# Aktive Fahrweise...was ist das??



## Milsani (27. August 2017)

"Bike muss aktiv gefahren werden", ..."will über das Vorderrad gefahren werden"..., oder so ähnlich lese ich immer häufiger in Testberichten, oder aus der Feder verschiedener Enthusiasten hier im Forum, oft im Zusammenhang mit "modernen" Bike-Geometrien.

Was ist damit eigentlich gemeint?
Kann mir das mal jemand erklären?

M.


----------



## JoeArschtreter (28. August 2017)

Das heißt dass du dich am Bike bewegst und aktiv gegen die oder mit den auftretenden Kräften arbeitest . Über das Vorderrad meint wohl dass du in manchen Fahrsituationen aktiv Druck aufs Vorderrad bringen musst um nicht so schnell den Grip zu verlieren


----------



## MTB-News.de




----------



## Pilatus (28. August 2017)

extrem passiv wäre im Sattel sitzend mit durchgestreckten Armen bergrunter rollen.
aktiv ist genau das gegenteil. 
Das Bike wird sehr dynamisch gefahren, das Rad eher in die Kurve gedrückt und sehr viel druck auf gebaut. 
Dann werden kleine unebenheiten genutzt um über grobe Unebenheiten drüberzuspringen. es wird sehr viel mit dem Gelände gespielt/genutzt.


----------



## mw.dd (28. August 2017)

Milsani schrieb:


> "Bike muss aktiv gefahren werden", ..."will über das Vorderrad gefahren werden"..., oder so ähnlich lese ich immer häufiger in Testberichten,



Das sind die gerade angesagten Floskeln; muss mit dem gefahrenen Rad nicht wirklich etwas zu tun haben.
Gemeint ist meist, das es auf Grund der Länge des Rades etwas schwerer fällt die "zentrale Position" auf dem Rad beizubehalten und das Gewicht gleichmäßig zu verteilen.



Milsani schrieb:


> im Zusammenhang mit "modernen" Bike-Geometrien.



Eine "aktive" Fahrweise ist beim Mountainbiken generell von Vorteil; einfach passiv irgendwo runterollen und das Rad machen lassen funktioniert nur auf Straßen


----------



## lordad (28. August 2017)

Ist das nicht ein bischen selbsterklärend ?

Wenn du locker auf deinem Radel stehst und bei der Abfahrt einfach nur passiv mitfährst und auf das reagierst , was von unten an Infos an dich ankommt, dann ist das immer schlechter/langsamer/weniger kontrolliert , als wenn du aktiv mit deinem Körper Befehle an dein Rad abgibst. 

Ich denke 9/10 Anfängern fahren im ersten Jahr eher passiv.
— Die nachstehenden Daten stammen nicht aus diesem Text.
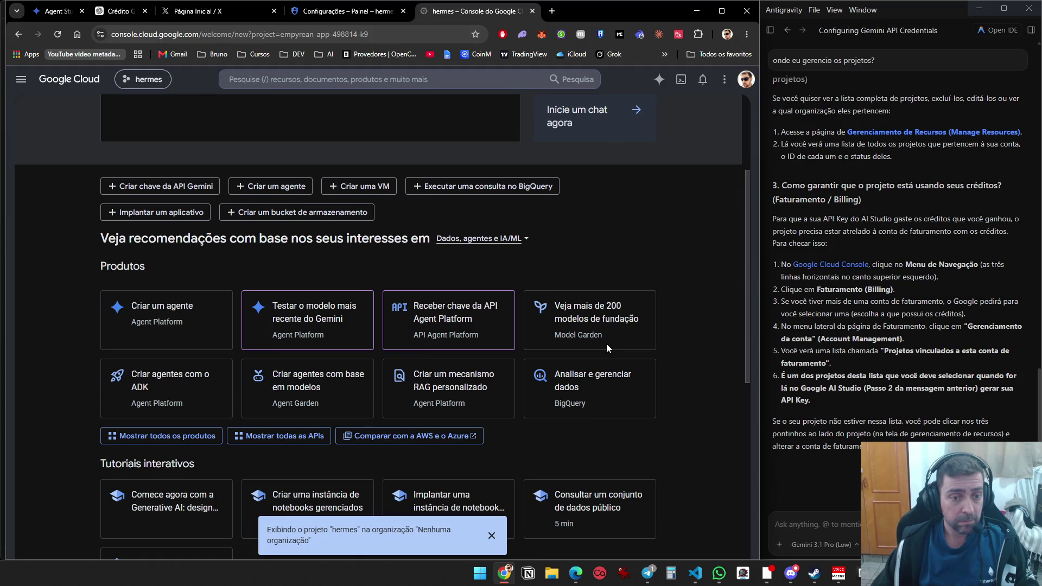
{"action": "scroll", "coordinate": [541, 419], "scroll_direction": "up", "scroll_amount": 10}
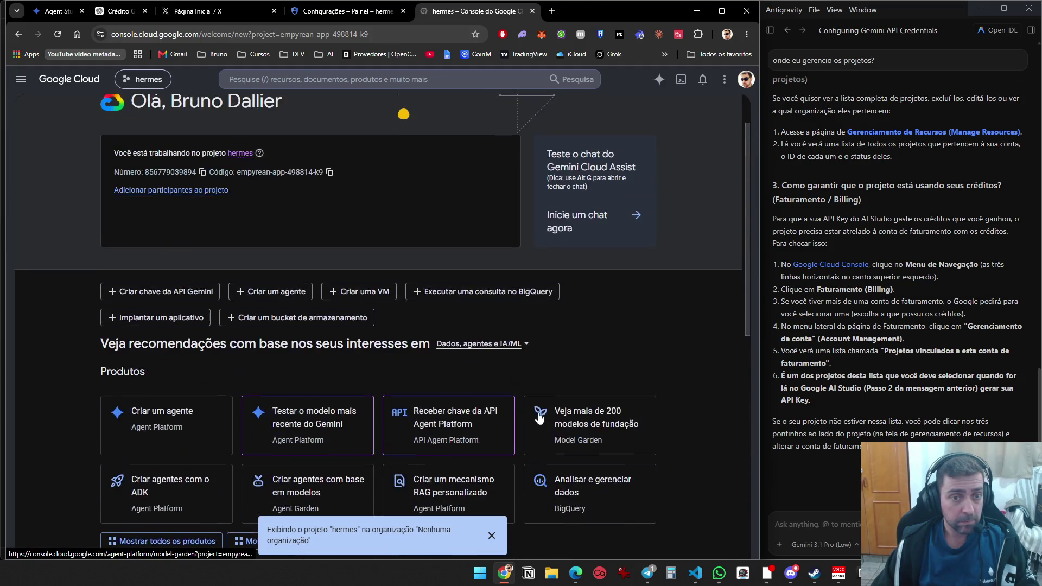
{"action": "left_click", "coordinate": [142, 79]}
{"action": "left_click", "coordinate": [228, 265]}
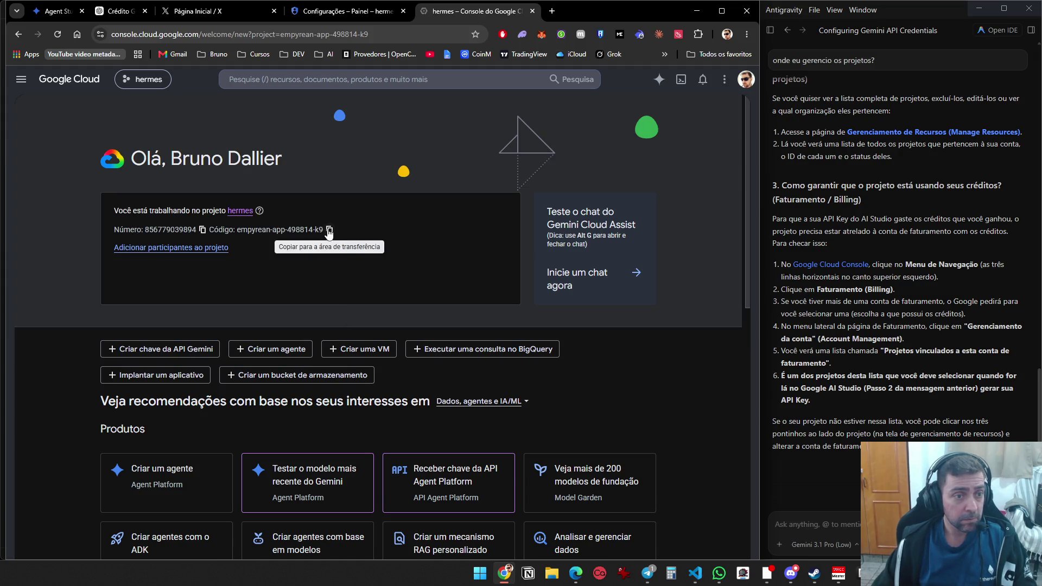
{"action": "scroll", "coordinate": [571, 352], "scroll_direction": "down", "scroll_amount": 2}
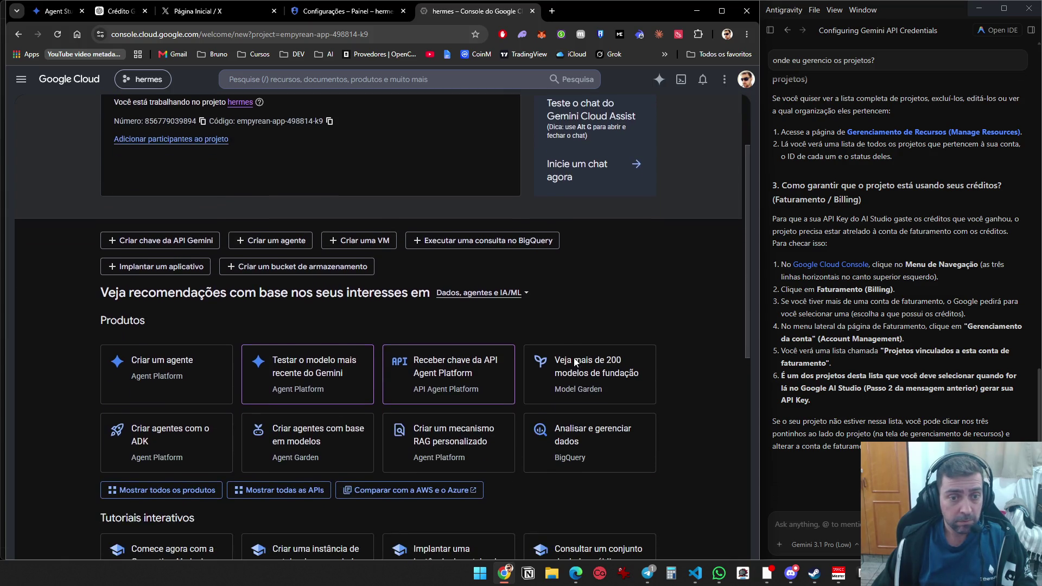
{"action": "scroll", "coordinate": [559, 309], "scroll_direction": "down", "scroll_amount": 4}
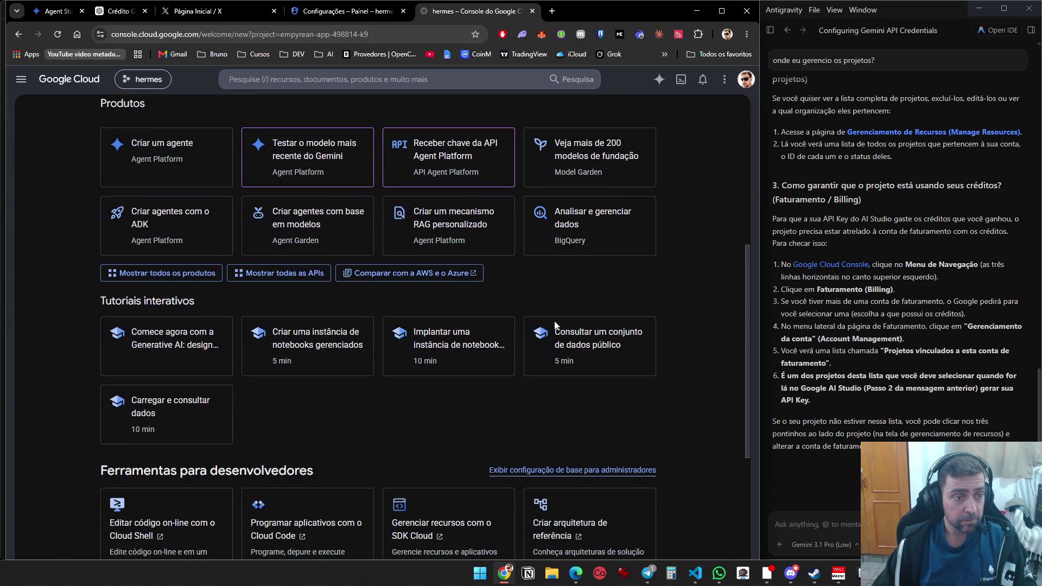
{"action": "scroll", "coordinate": [404, 402], "scroll_direction": "down", "scroll_amount": 3}
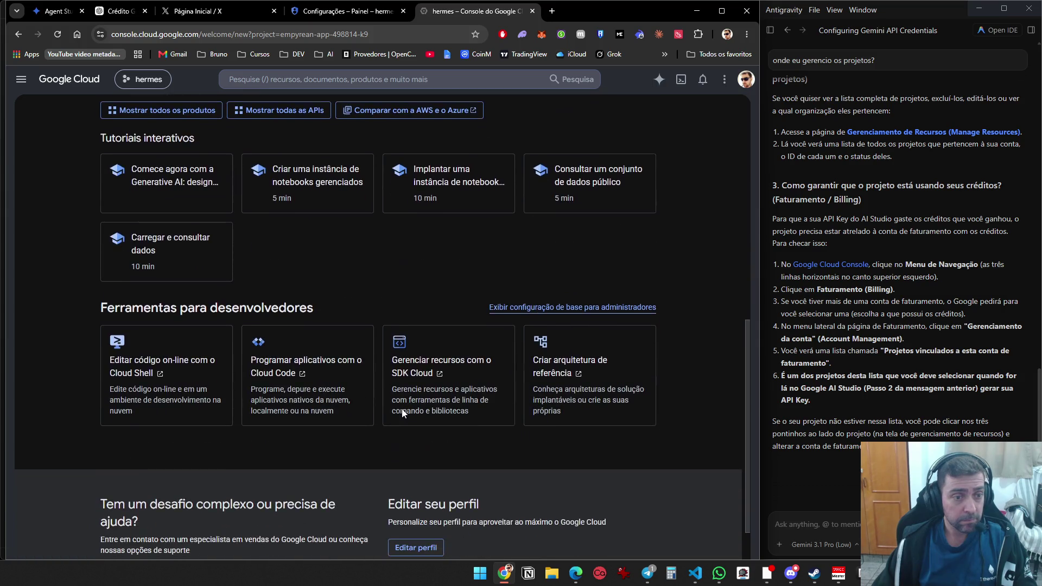
{"action": "scroll", "coordinate": [398, 448], "scroll_direction": "down", "scroll_amount": 1}
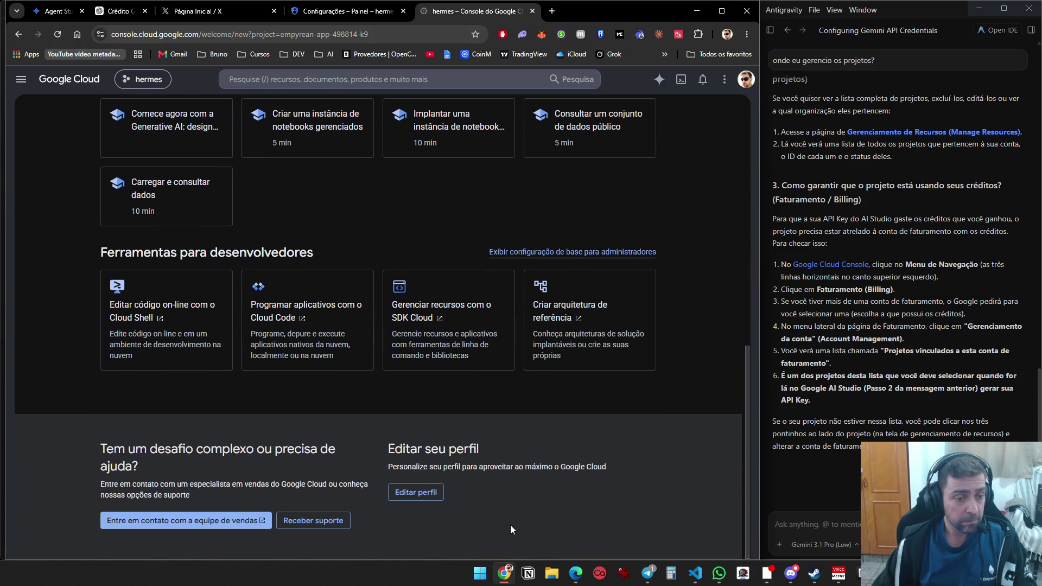
{"action": "scroll", "coordinate": [450, 532], "scroll_direction": "up", "scroll_amount": 8}
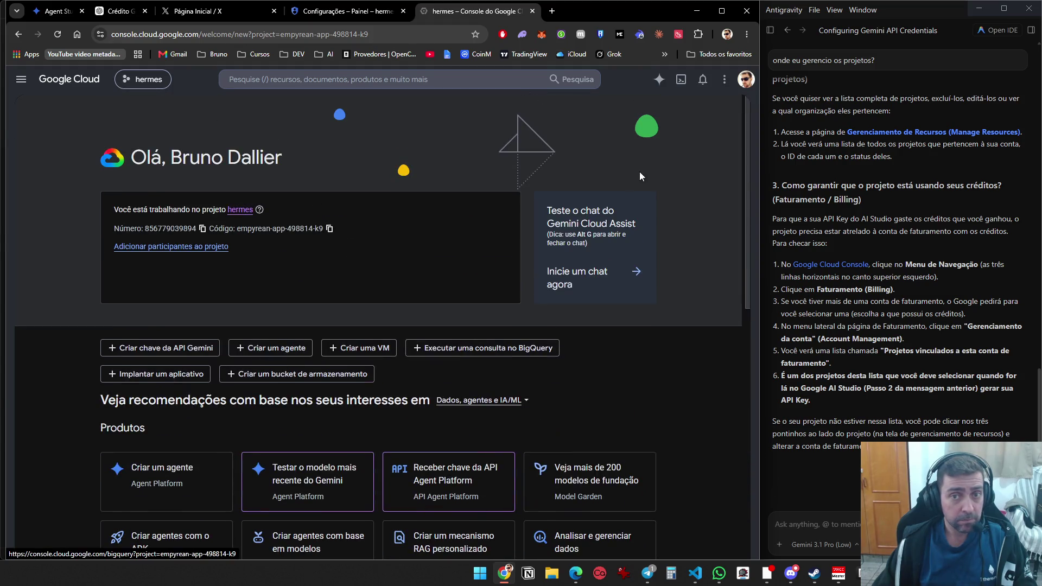
{"action": "left_click", "coordinate": [724, 80]}
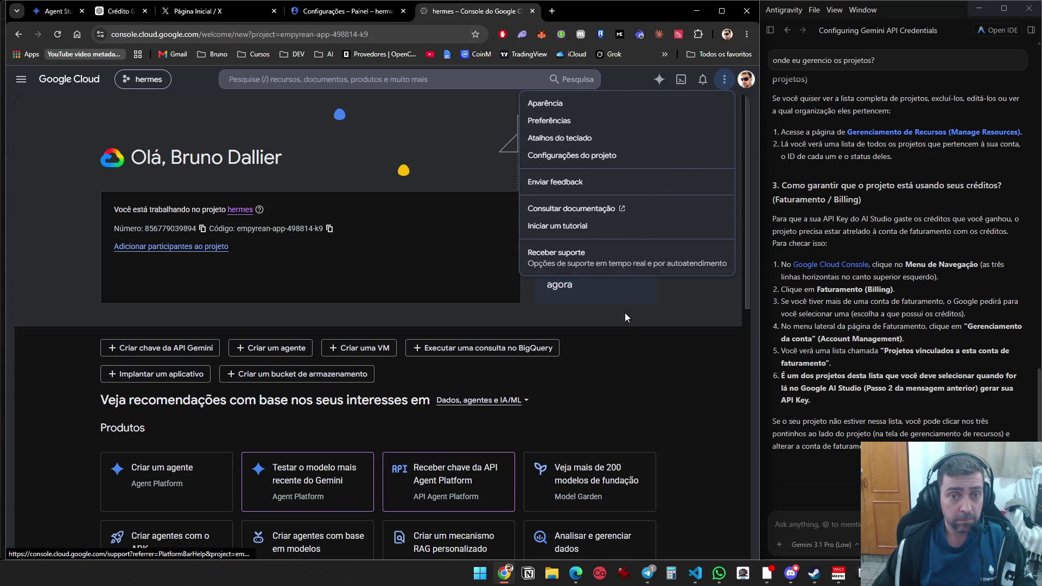
{"action": "left_click", "coordinate": [640, 380]}
{"action": "scroll", "coordinate": [578, 345], "scroll_direction": "down", "scroll_amount": 1}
D.h. evtl gute Grundposition , schon halbwegs gutes Gleichgewicht, lockere Beine und Arme , und dann das Rad laufen lassen und je nach Streckenprofil und Streckenverlauf die Linien die sich halt so ergeben locker mitnehmen.
Man lässt sich vom Rad "heruntertragen" und macht kleine Kurs Anpassungen

So kann man z.B mit einem Enduro schon halbwegs sicher überall runterkommen.
Aber schnell fahren kann man so nicht.
Weil einfach die Kontrolle fehlt. 

Und für mich war es ein Augenöffner, wie brutal der Unterschied ist , wenn man dann mal selbst dauerhaft aktiv steuert.
Kostet einige Überwindung am Anfang.

Übers Vorderrad fahren , bedeutet eigentlich nichts anderes , als am Lenker aktiv in die Kurven reindrücken.
Ist eigl. das gleiche wie oben.
Wenn es steil bergab geht , ist es einige Überwindung die Seitenstollen vom Vorderrad aktiv und mit Nachdruck in den Boden zu drücken
Wesentlich leichter ist es eher Zentral/etwas hinter dem Bike zu stehen und das Rad sanft in die Kurven zu legen.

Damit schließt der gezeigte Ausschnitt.